__Tasks and exercises__:
[a] Answer these questions from the glioma mapping article, one per line, marked (i), (ii), (iii):
(i) On what date was the article published?
(ii) Who is the publisher?
(iii) How many patients were included in the comparison?
[b] Set down the part of the glioma mapping article between "Therefore in 13" and "investigate their congruency.", inclusive, with no changes.
** Page text follows **
Research Article: Comparative fMRI and MEG localization of cortical sensorimotor function: Bimodal mapping supports motor area reorganization in glioma patients

Date Published: March 7, 2019

Publisher: Public Library of Science

Author(s): Max Zimmermann, Karl Rössler, Martin Kaltenhäuser, Peter Grummich, Nadja Brandner, Michael Buchfelder, Arnd Dörfler, Konrad Kölble, Andreas Stadlbauer, Christos Papadelis.

http://doi.org/10.1371/journal.pone.0213371

Abstract

Preoperative functional mapping in the vicinity of brain lesion is of high importance for avoiding complications in surgical management. However, space-occupying lesions may lead to functional reorganization or decreased BOLD activity.

Therefore in 13 patients with cerebral gliomas or brain arterio-venous malformations/ hemangioma fMRI- and MEG-based cortical localizations of motor and somatosensory cortical activation pattern were compared in order to investigate their congruency.
** End of Page text **
** Extracted records follows **
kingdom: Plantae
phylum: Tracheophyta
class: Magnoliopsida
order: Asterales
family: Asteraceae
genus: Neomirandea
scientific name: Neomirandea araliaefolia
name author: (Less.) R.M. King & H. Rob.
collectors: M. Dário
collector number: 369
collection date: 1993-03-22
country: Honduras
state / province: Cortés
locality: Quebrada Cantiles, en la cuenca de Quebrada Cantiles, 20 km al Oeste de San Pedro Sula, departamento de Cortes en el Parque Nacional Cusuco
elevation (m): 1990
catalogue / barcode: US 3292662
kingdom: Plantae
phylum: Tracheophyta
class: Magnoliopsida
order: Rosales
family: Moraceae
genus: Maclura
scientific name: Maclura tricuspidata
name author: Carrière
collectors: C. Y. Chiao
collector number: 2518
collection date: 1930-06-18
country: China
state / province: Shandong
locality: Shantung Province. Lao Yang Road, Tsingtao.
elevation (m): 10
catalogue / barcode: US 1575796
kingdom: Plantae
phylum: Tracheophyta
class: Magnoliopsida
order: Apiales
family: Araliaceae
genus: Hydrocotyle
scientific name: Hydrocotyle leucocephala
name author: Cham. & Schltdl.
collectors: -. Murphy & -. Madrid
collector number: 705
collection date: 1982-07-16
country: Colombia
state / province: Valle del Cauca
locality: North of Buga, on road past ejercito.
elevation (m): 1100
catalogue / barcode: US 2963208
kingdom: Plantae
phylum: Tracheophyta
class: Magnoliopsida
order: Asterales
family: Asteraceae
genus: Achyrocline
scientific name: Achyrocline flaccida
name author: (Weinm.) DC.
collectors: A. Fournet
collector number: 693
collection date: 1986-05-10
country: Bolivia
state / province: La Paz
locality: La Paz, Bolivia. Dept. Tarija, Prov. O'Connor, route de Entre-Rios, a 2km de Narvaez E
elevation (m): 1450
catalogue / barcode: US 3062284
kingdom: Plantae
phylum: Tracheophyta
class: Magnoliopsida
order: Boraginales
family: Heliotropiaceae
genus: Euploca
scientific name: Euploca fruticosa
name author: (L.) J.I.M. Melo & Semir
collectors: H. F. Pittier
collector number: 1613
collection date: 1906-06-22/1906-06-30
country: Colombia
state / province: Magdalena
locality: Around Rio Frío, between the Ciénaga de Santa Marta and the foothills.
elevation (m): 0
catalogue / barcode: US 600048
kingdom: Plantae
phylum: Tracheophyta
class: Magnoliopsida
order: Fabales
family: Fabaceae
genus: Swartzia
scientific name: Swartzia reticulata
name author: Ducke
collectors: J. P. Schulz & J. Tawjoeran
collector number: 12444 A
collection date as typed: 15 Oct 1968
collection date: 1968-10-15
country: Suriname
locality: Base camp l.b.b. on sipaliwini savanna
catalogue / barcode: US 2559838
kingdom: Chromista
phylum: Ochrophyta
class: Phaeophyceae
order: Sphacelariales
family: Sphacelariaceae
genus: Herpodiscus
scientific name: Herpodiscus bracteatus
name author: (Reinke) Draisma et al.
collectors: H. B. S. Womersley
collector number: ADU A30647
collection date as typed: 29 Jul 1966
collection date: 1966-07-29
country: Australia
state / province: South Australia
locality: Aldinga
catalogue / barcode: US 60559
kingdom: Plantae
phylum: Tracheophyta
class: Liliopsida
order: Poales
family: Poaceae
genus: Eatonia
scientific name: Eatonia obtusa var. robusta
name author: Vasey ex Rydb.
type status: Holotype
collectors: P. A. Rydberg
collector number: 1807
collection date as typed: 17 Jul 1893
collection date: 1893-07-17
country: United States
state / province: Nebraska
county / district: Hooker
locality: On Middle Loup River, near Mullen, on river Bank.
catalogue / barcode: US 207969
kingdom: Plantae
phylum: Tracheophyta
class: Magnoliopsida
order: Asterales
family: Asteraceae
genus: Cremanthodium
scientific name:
** End of Extracted records **
__Task answers__:
[a]
(i) March 7, 2019
(ii) Public Library of Science
(iii) 13

[b]
Therefore in 13 patients with cerebral gliomas or brain arterio-venous malformations/ hemangioma fMRI- and MEG-based cortical localizations of motor and somatosensory cortical activation pattern were compared in order to investigate their congruency.